Stone has presented Adjusted Net Cash metric in order to adjust its Net Cash / (Debt) by the balances of Accounts Receivable from Card Issuers and Accounts Payable to Clients, since these lines vary according to the Company’s funding source together with the lines of (i) Cash and Cash Equivalents, (ii) Short-term Investments, (iii) Debt balances and (iv) Derivative Financial Instruments related to economic hedges of short term investments in assets, due to the nature of Stone’s business and its prepayment operations.
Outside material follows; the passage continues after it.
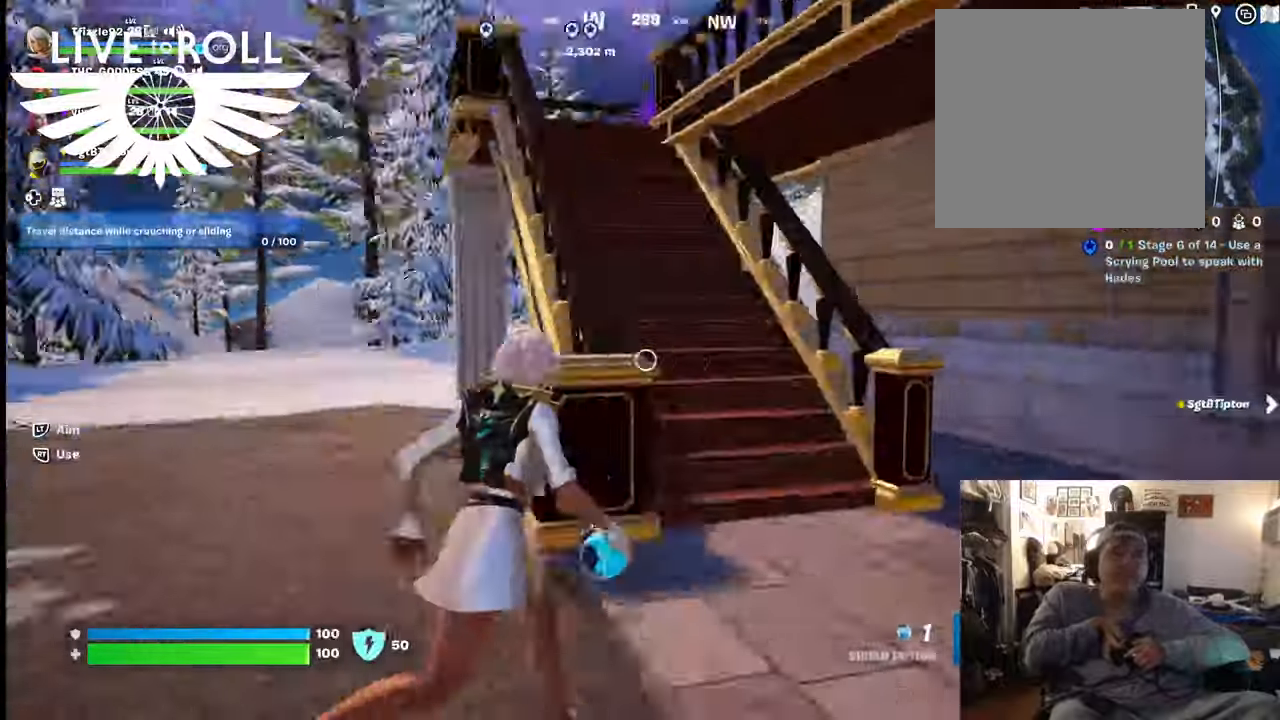
{"buttons": [], "left_stick": "up", "right_stick": "center", "events": [[100, "right_stick", "center"]]}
In addition, it also adjusts by the balances of Financial Assets from Banking Solutions and Deposits from Banking Customers.

 


 

1 Margins are calculated by dividing by the revenue of each segment.
2 From 3Q22 onwards, does not include clients that use only TapTon.
3 ARPAC means average revenue per active client and considers our banking and insurance revenues divided by our active banking client base.
4 From 3Q22 onwards, does not include clients that use only TapTon.
5 From 3Q22 onwards, does not include clients that use only TapTon.
6 Except for Total Accounts Balance, banking metrics do not include accounts from TON or Pagar.me (except for Ton clients that have the full banking solution "Super Conta Ton").
7 Banking ARPAC includes card interchange fees, floating revenue, insurance and transactional fees.
8 Comprises (i) our POS/ERP solutions across different retail and service verticals, which includes Linx and the portfolio of POS/ERP solutions in which we invested over time; (ii) our TEF and QR Code gateways; (iii) our reconciliation solution, and (iv) CRM.
9 Comprises (i) our omnichannel platform (OMS); (ii) our e-commerce platform (Linx Commerce), (iii) engagement tools (Linx Impulse and mlabs); (iv) our ads solution and (v) marketplace hub.
10 Our adjusted P&L includes the same adjustments made for our Adjusted Net Income but broken down into each P&L line. The purpose of showing it is to make it easier to understand the underlying evolution of our Costs & Expenses, disregarding some non-recurring events associated with each line item.
11 Evolution of Administrative according to our Adjusted P&L (please refer to Table 6). IFRS Administrative expenses increased 25.1% year over year in 1Q23.